**Task prompt:** The expected output is an exact copy of each line from the line with "Nhận báo giá ngay" through the end of the data below, with no pictures in it.

**Dataset content:**
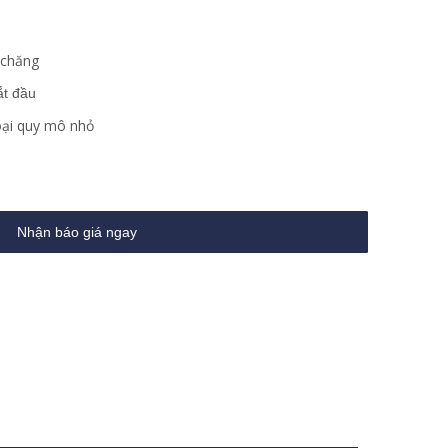
 chăng
ắt đầu
oại quy mô nhỏ
Nhận báo giá ngay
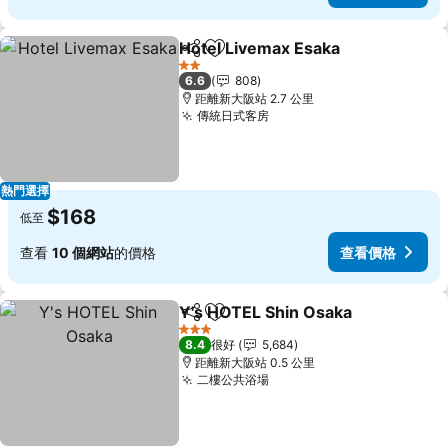
Hotel Livemax Esaka
分享
放到收藏夾
2 星級
6.6
808
距離新大阪站 2.7 公里
傳統日式客房
熱門選擇
$168
低至
查看
10 個網站
的價格
查看價格
Y's HOTEL Shin Osaka
分享
放到收藏夾
3 星級
8.4
很好
5,684
距離新大阪站 0.5 公里
二樓公共浴場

**Finished task:**
Nhận báo giá ngay
Hotel Livemax Esaka
分享
放到收藏夾
2 星級
6.6
808
距離新大阪站 2.7 公里
傳統日式客房
熱門選擇
$168
低至
查看
10 個網站
的價格
查看價格
Y's HOTEL Shin Osaka
分享
放到收藏夾
3 星級
8.4
很好
5,684
距離新大阪站 0.5 公里
二樓公共浴場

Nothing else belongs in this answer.